Medical errors cause high casualties in U.S., study says
Ordinary medical errors may be the third leading cause of death in the United States, reports a terrifying new study in the BMJ (formerly the British Medical Journal).
Patient safety researchers from Johns Hopkins University School of Medicine estimate 251,000 Americans die each year from common mistakes in hospitals and other health-care facilities.
That’s about 700 people a day. Let’s set this number in context. The number one and number two annual killers are heart disease with 614,348, and cancer, with 591,699 deaths, according to the National Center for Health Statistics.
Lead researcher Martin Makary told the Washington Post, “Categories include everything from bad doctors to more systemic issues such as communication breakdowns when patients are handed off from one department to another.”
Not afraid yet? Dr. Makary told the newspaper, “It boils down to people dying from the care that they receive rather than the disease for which they are seeking care.”
Maybe I’ve been watching too many old John Wayne movies, but I don’t think this is a new problem. I suspect Old West doctors may have given too much laudanum for gunshot wounds. Civil War battlefield surgeons sometimes amputated the wrong limb.
How can this be happening in our technology-riddled medical system?
Fallible humans are in charge and bear ultimate responsibility.
Because seniors often experience complicated medical problems with complex, lengthy treatments, we are more susceptible to errors. We must advocate for ourselves, or have someone who does it for us. While not everything is preventable, our representative can be another set of eyes and ears, both in a hospital and health-care setting, or in the home.
With some forethought, we can possibly eliminate some errors.
Before you need a hospital or health-care setting
1. Keep all documentation related to your medications. If you use a medication management system, keep the most recent prescription bottle. You may need to confirm name or dosage of the pill.

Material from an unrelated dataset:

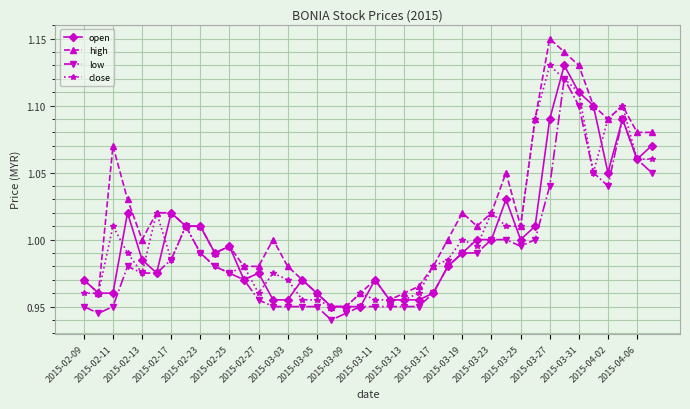

At how many categories does at least one series exceed 0?

40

2. Organize all paperwork. Buy a tabbed binder and sort by type of doctor (urologist, family practice, oncologist). Many doctor’s offices offer a print-out of all medications after each visit. Keep in the binder and give one to your caregiver. (My father’s long-term care facility recommends keeping information in the freezer or, as a friend was advised, attached to the outside of it with a magnet, where family or EMS can find it.)
3. Have an advanced directive and an appointed health care representative. Visit http://www.caringinfo.org/i4a/pages/index.cfm?pageid=3289 for your state’s requirements.

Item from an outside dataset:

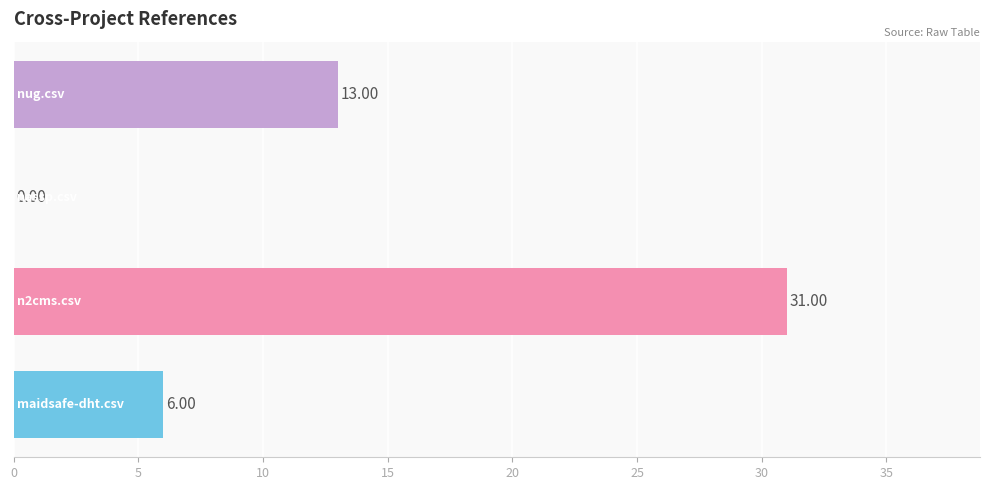

What is the sum of all values?

50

4. None of this matters if you have not communicated to a loved one or your health-care representative. Keep them updated when changes happen.
5. Choose a provider or facility with care. Use the internet or have your representative check out your doctor and any potential facility you may visit. Having knee surgery, consider the hospital known for orthopedics.
In a hospital or health-care setting
1. When admitted to a facility for a lengthy stay or one that lasts a few hours, bring all medications in original bottles, and all paperwork that you’ve organized ahead of time.
2. Know why you are there – your condition and what tests or procedures are ahead. Most providers give material ahead of time. I recently had a cardiac stress test. The hospital provided an easy-to-read brochure that explained what was going to happen to me, and why.
3. Ask the caregiver to double check your wristband before every medication or procedure. Your representative can do this also if you are sleepy or unconscious. Many people have a family member bunk overnight during a hospital stay.
4. Ask questions about anything you do not understand or feel is unusual or uncomfortable. The staff is there to help you. If you do not understand something, ask.
5. Let your primary care office know you are in the hospital. Most physicians no longer make rounds in hospitals, but you can always call to ask a question. A hospitalist will care for you during a hospital stay.
6. Don’t play with the hospital bed. Unless you have an electronic bed at home, ask for help. If the rails need to be up, keep them up so you can sleep safely. You are in a strange environment, possibly medicated. A broken hip is not worth it.
7. Make sure every provider coming or going washes his hands. This is patently obvious, but humans sometimes forget. Hospitals are germ-ridden places, and someone can easily transmit something ugly and contagious.
With humans running the show, mistakes happen. Minimize your risk by finding someone who’ll have your back. And pay attention.